### Work instruction
Extract from the listing below every line that contains the string "Practice", treating uppercase and lowercase letters as distinct.

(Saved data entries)
━━━━━━━━
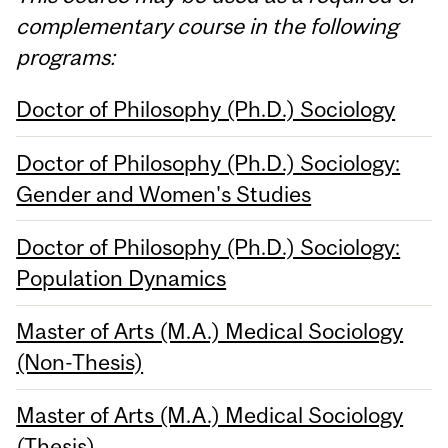
complementary course in the following
programs:
Doctor of Philosophy (Ph.D.) Sociology
Doctor of Philosophy (Ph.D.) Sociology:
Gender and Women's Studies
Doctor of Philosophy (Ph.D.) Sociology:
Population Dynamics
Master of Arts (M.A.) Medical Sociology
(Non-Thesis)
Master of Arts (M.A.) Medical Sociology
(Thesis)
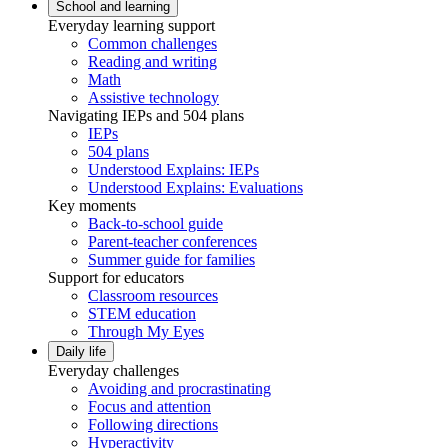
School and learning
Everyday learning support
Common challenges
Reading and writing
Math
Assistive technology
Navigating IEPs and 504 plans
IEPs
504 plans
Understood Explains: IEPs
Understood Explains: Evaluations
Key moments
Back-to-school guide
Parent-teacher conferences
Summer guide for families
Support for educators
Classroom resources
STEM education
Through My Eyes
Daily life
Everyday challenges
Avoiding and procrastinating
Focus and attention
Following directions
Hyperactivity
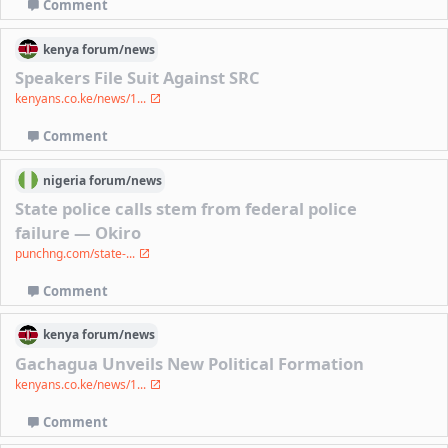
Comment
kenya
forum/
news
Speakers File Suit Against SRC
kenyans.co.ke/news/1...
Comment
nigeria
forum/
news
‎State police calls stem from federal police
failure — Okiro
punchng.com/state-...
Comment
kenya
forum/
news
Gachagua Unveils New Political Formation
kenyans.co.ke/news/1...
Comment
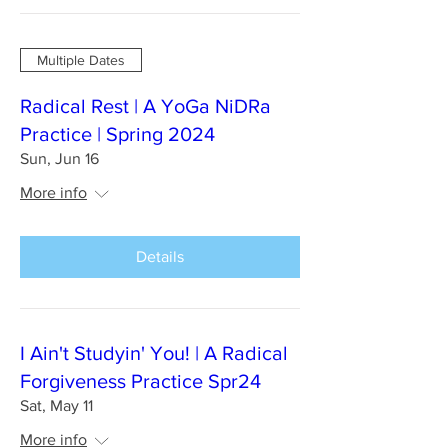
Multiple Dates
Radical Rest | A YoGa NiDRa
Practice | Spring 2024
Sun, Jun 16
More info
Details
I Ain't Studyin' You! | A Radical
Forgiveness Practice Spr24
Sat, May 11
More info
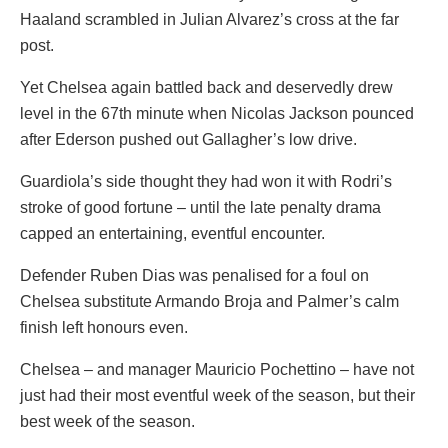
Haaland scrambled in Julian Alvarez’s cross at the far
post.
Yet Chelsea again battled back and deservedly drew
level in the 67th minute when Nicolas Jackson pounced
after Ederson pushed out Gallagher’s low drive.
Guardiola’s side thought they had won it with Rodri’s
stroke of good fortune – until the late penalty drama
capped an entertaining, eventful encounter.
Defender Ruben Dias was penalised for a foul on
Chelsea substitute Armando Broja and Palmer’s calm
finish left honours even.
Chelsea – and manager Mauricio Pochettino – have not
just had their most eventful week of the season, but their
best week of the season.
━━━━━━━━
### Answer box
Practice | Spring 2024
Forgiveness Practice Spr24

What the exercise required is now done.